More Lawsuits from Hernia Mesh Victims: Atrium Prolite and Proloop Meshes in New Litigation

Due to a growing number of hernia mesh lawsuits being filed throughout the federal court system surrounding Atrium ProLite and ProLoop implants, a motion has been filed with the U.S. Judicial Panel on Multidistrict Litigation (JPML). This motion seeks to consolidate all the separate claims before one judge, allowing all pretrial proceedings to be coordinated.

These meshes are made by Atrium, a New Hampshire company being sued in state and federal courts for the C-Qur mesh which caused infections, including by our firm.

Atrium ProLoop and ProLite are types of polypropylene mesh that are used during surgical hernia repair procedures. Various lawsuits have been filed alleging that Atrium Medical failed to adequately test the products, resulting in defective designs. Consequently, Atrium ProLoop and ProLite have been subject to high failure rates and frequent complications, resulting in revision surgeries being necessary.

One of the motions filed states “Despite the abundance of scientific and medical information published in the literature relating to the dangerous properties and serious risks of polypropylene mesh, Atrium made a deliberate decision to ignore these dangers and began to aggressively promote polypropylene mesh to healthcare providers and consumers. Atrium misrepresented and concealed from Plaintiffs, their physicians and consumers, the serious risks, dangers, and defects associated with ProLite and ProLoop hernia mesh.”

In a motion for transfer filed on December 10th, 15 plaintiffs pursuing Atrium ProLite and ProLoop mesh lawsuits argued that a federal multidistrict litigation (MDL) should be established for all mounting claims. Currently, multiple almost identical cases surrounding Atrium ProLite and ProLoop implants are pending in four different U.S. District Courts. This may lead to inconsistent pretrial rulings, duplicative discovery, and a waste of judicial resources.

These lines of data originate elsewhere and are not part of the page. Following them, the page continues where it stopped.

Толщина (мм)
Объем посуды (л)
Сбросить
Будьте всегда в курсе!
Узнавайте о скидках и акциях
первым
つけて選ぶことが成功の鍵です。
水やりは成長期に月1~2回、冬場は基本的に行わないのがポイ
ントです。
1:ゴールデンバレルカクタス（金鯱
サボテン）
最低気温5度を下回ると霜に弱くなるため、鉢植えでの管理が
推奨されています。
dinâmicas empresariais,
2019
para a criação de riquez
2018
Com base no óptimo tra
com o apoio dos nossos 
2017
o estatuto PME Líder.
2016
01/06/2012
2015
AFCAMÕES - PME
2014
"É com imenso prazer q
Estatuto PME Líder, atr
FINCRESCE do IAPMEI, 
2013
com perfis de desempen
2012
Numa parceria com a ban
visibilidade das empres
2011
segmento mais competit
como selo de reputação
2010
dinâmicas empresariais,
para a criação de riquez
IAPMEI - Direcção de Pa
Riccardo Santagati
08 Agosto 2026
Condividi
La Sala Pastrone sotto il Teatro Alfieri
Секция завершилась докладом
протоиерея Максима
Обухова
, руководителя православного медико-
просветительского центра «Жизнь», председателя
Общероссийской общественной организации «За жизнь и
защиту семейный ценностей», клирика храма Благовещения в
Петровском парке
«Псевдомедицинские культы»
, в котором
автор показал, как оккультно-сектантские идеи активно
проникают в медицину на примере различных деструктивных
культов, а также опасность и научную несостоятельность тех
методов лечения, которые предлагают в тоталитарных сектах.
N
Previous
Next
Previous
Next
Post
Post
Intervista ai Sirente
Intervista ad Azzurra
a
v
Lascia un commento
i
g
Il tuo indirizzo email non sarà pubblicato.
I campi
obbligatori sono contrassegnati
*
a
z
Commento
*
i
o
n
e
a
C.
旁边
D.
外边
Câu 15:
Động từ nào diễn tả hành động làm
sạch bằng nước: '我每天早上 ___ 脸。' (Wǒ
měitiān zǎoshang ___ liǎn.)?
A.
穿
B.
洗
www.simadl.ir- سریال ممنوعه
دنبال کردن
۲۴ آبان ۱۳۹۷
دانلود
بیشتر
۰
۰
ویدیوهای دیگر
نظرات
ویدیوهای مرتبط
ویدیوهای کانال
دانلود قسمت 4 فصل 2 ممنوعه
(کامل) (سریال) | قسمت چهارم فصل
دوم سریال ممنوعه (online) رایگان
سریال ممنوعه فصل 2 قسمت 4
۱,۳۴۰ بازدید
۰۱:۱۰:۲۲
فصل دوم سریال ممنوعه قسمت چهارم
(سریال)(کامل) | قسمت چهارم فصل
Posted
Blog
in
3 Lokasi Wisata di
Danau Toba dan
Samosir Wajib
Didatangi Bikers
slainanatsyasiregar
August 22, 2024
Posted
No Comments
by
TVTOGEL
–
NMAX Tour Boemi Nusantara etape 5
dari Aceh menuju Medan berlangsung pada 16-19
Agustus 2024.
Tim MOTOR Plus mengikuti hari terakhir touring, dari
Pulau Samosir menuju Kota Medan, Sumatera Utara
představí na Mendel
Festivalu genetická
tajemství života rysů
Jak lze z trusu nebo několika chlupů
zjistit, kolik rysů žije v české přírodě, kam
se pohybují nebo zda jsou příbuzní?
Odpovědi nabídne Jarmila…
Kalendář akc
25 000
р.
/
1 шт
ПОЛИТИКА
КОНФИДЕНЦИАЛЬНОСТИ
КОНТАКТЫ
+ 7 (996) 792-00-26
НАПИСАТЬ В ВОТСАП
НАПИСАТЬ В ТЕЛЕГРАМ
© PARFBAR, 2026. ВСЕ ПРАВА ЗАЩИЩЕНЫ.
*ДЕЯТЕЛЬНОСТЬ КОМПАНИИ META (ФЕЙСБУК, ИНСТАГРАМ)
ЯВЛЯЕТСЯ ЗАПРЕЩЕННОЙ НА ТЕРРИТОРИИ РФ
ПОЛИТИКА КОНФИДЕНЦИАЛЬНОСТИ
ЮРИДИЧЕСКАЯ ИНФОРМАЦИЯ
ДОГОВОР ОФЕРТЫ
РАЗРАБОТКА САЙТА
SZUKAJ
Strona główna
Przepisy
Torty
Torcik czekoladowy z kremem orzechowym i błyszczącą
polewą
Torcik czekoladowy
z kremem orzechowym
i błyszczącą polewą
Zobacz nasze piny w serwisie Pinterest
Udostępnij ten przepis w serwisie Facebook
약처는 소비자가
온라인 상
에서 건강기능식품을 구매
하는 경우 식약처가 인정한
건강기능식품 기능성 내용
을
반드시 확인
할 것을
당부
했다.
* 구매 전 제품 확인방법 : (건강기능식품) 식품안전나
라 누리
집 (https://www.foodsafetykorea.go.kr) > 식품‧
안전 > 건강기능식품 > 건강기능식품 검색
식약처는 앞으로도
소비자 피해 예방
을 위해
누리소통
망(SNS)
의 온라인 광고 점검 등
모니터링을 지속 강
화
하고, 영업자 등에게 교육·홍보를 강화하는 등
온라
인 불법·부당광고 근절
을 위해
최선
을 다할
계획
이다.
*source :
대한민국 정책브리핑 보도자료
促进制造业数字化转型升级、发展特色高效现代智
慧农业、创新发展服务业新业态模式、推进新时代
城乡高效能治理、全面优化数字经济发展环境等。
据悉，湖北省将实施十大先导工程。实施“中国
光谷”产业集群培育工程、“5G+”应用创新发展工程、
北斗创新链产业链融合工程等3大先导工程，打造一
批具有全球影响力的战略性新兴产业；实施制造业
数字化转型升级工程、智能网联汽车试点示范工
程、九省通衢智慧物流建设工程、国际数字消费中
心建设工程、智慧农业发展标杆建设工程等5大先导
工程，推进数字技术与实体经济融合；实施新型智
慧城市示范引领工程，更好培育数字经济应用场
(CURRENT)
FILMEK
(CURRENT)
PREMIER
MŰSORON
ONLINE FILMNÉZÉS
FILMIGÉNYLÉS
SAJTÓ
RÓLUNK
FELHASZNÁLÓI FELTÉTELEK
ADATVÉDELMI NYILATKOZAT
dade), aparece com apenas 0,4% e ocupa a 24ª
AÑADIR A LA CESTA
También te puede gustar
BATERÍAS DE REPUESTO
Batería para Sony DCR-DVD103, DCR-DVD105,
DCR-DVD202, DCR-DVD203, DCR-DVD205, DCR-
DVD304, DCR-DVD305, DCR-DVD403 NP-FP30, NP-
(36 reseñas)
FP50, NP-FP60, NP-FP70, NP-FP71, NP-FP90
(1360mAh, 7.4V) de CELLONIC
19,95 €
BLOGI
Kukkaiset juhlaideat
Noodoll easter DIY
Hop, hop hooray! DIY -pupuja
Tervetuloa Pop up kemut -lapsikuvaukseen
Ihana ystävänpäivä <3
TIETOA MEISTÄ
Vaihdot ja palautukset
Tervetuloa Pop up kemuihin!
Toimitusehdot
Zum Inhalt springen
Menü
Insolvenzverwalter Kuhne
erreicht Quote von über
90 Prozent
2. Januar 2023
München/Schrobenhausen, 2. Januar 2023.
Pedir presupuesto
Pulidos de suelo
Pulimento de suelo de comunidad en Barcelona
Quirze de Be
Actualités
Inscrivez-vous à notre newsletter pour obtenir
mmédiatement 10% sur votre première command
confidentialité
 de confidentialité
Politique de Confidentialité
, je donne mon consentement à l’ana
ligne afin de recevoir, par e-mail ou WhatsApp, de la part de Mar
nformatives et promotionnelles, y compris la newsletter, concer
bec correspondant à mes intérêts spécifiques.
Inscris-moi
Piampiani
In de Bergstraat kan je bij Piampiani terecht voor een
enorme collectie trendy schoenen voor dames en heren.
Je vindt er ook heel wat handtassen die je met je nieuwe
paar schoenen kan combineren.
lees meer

The plaintiffs indicated that they believe the U.S. District Court for the Central District of California is the most appropriate venue to try the case, as most of the cases are already pending in that court. In addition, the Central District of California’s course has the capacity and capability to accommodate the Atrium ProLite and ProLoop MDL.

The U.S. Judicial Panel on Multidistrict Litigation is expected to consider oral arguments surrounding the motion, including any responses filed by Atrium Medical. During a hearing early next year, the panel will decide whether a centralized management approach is appropriate at this stage of the litigation.